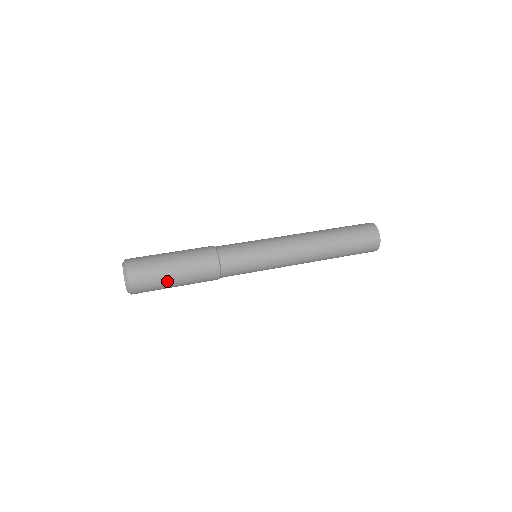
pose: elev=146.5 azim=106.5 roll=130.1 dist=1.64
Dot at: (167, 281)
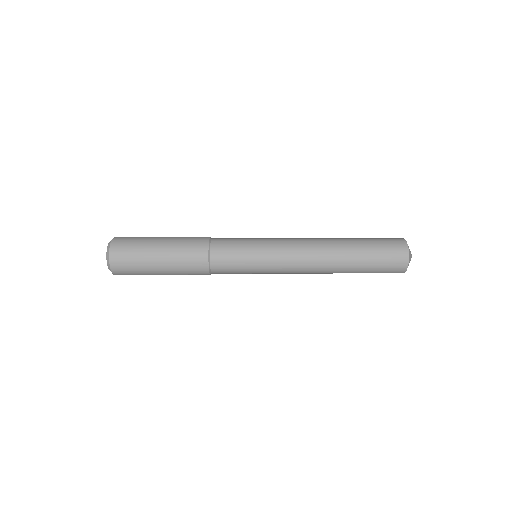
Dot at: (149, 260)
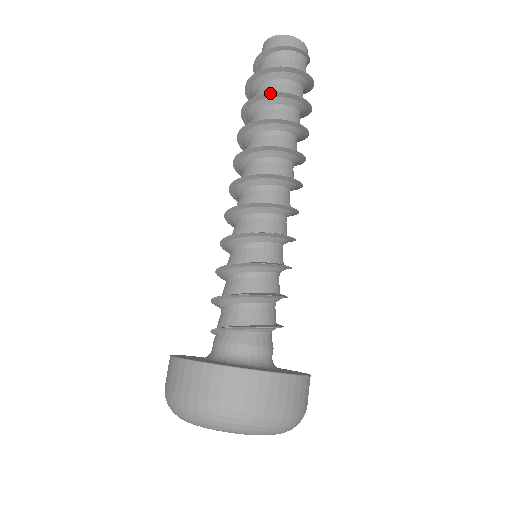
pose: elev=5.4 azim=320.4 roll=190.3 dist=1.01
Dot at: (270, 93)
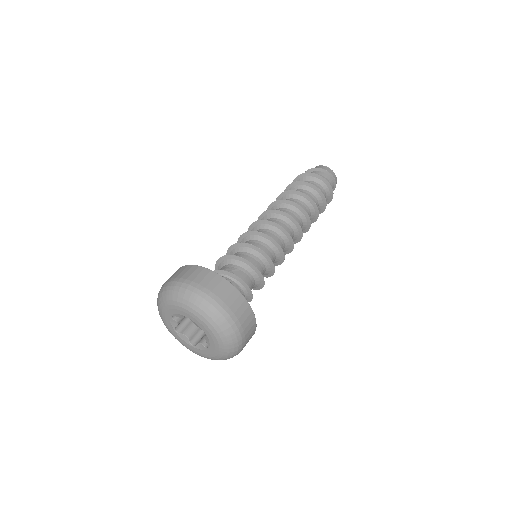
Dot at: (308, 183)
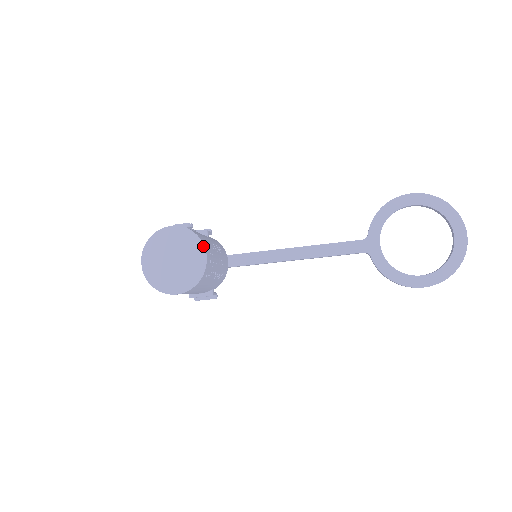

----

**SHORT TASK:** Format every line of the records above as a Markdown table with two columns, Row and Line, numbering the rows in order and skipping blank lines. Leave out the pictures.

**SOLUTION TO THIS TASK:**
| Row | Line |
|---|---|
| 1 | pose: elev=146.5 azim=106.5 roll=130.1 dist=1.64 |
| 2 | Dot at: (167, 281) |
| 3 | Dot at: (149, 260) |
| 4 | pose: elev=5.4 azim=320.4 roll=190.3 dist=1.01 |
| 5 | Dot at: (270, 93) |
| 6 | Dot at: (308, 183) |